Published in Automotive News Nov. 5, 2014
When Hennessy Buick-GMC in Morrow, Ga., signed up this year for an Equifax system that automatically verifies employment and income, Finance Director Blake Bailey thought the system would mostly identify people who had overstated their income.
Instead, Bailey says, surprisingly, the dealership has been finding customers who underreport their pay. Learning a customer has underreported takes worry out of getting the deal funded for the dealership and customers alike.
Bailey spoke about customers and their paychecks by phone on Monday with Automotive News Special Correspondent Jim Henry.
With or without an automated system, how often do dealerships or lenders have to verify someone’s employment and income?
It’s going to be tier-based. Before 2007, customers with credit scores over 640 were prime risk. Now, it’s really above 680 that’s considered prime. Anybody below 680, that’s where [lenders are] going to look for verification. Call it 700 and above, you’re not really looking to verify income, unless there’s high debt.
How does that work? Is it a matter of phoning the employer?
I’d say it could be in the 70 percent-plus percent range [of customers] with some form of verification of employment, and not necessarily income. That means the bank is going to call the employer and say, “Do they work there?” It has to be on a land line, and not a cellphone, because the lenders don’t want [the customer’s] buddy to take the call. They want to get, say, the Wal-Mart supervisor on the phone to say yes, they do work here.
Does that always work?
No. Lenders don’t want to do that any more. They’re worrying about the time it takes. They’re worried about privacy. They’re worried about a lot of things.
A lot of the big, nationwide employers also can’t be bothered. They are not going to talk to you. You could call and sweet talk them all you want, but they are not going to say, “Sandy works here.”
How has your experience been with the automated system?
Just in the past two or three weeks, we’ve had calls where we submitted a deal, and we get an approval for more than we asked for. There’s a note that says, “Income and employment have been verified. This consumer has been verified for up to this amount.” If we’ve already verified they make more than they originally told us, there are several ways that makes it easier. It takes you out of the stipulation process. You know you’re going to get funded on the deal.
So people reported less income than they actually make?
You’d be surprised how many people don’t know. Everybody says they make $2,000, $2,500, whatever it is. But what most people actually know is what their take-home pay is, not what their gross compensation is. They also don’t take into account overtime wages and any incentives paid.
What happens then? Do you upsell them to another car?
Not necessarily.

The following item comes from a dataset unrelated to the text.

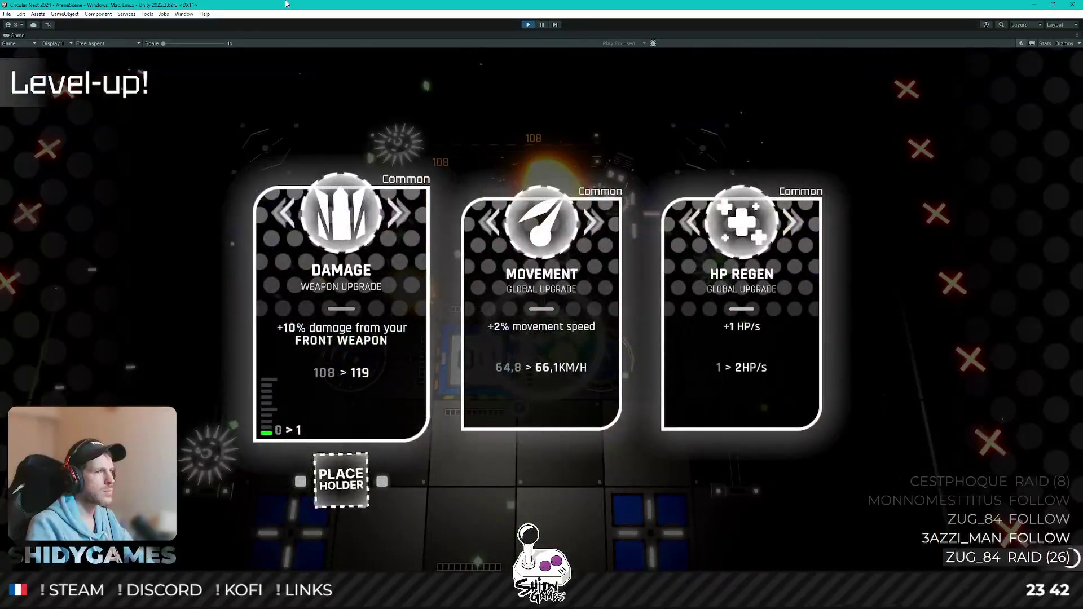
{"action": "key", "text": "Return"}
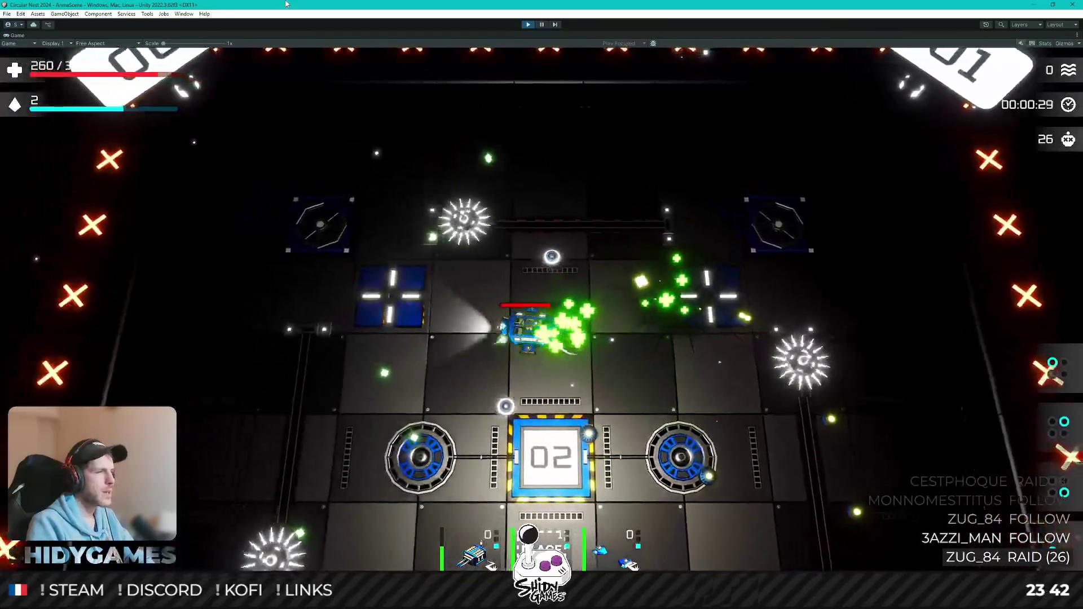
{"action": "key", "text": "Left"}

Lenders want a car payment that’s no more than, say, 12 to 18 percent of your income. If a customer tells you they make $2,000 a month, and they’re capped at 14 percent, they’re going to be capped at something like a $280 monthly payment. But if their gross earnings are $2,800 instead of $2,000, suddenly they’re going to qualify for a $390 payment.
That doesn’t mean they have to go out and buy more car. The point is: If they’re looking at an $18,000 car, at $2,000 they might not qualify for that car.
Do you see people who exaggerate their income?
We do. That has been helped, also. But it’s more the other way, believe it or not. My original thought process was right there with you. But almost immediately we saw people were underreporting.
For people who exaggerate, we often catch that just from experience. We look at the job description and time on the job and it just doesn’t fit. If you get a second-year schoolteacher, they’re not going to make $85,000 a year.
This always seems to happen on Saturday evening right around closing time. You get a customer who’s been told at several other dealerships, “You don’t qualify, you can’t afford it.” They’re the ones who are more susceptible.
Are you amazed that so many people short-change themselves in terms of earnings?
Part of the problem is we expect customers to have as much experience as we do. We take it for granted they know what’s going to help put this deal together. But that’s our job. If we don’t help them, how are they going to get this contract bought?
Editor’s note: According to Equifax, almost 25 percent of borrowers exaggerate their income by 15 percent or more. Seventy-five percent of loan applicants who earn $50,000 or more underreport their income.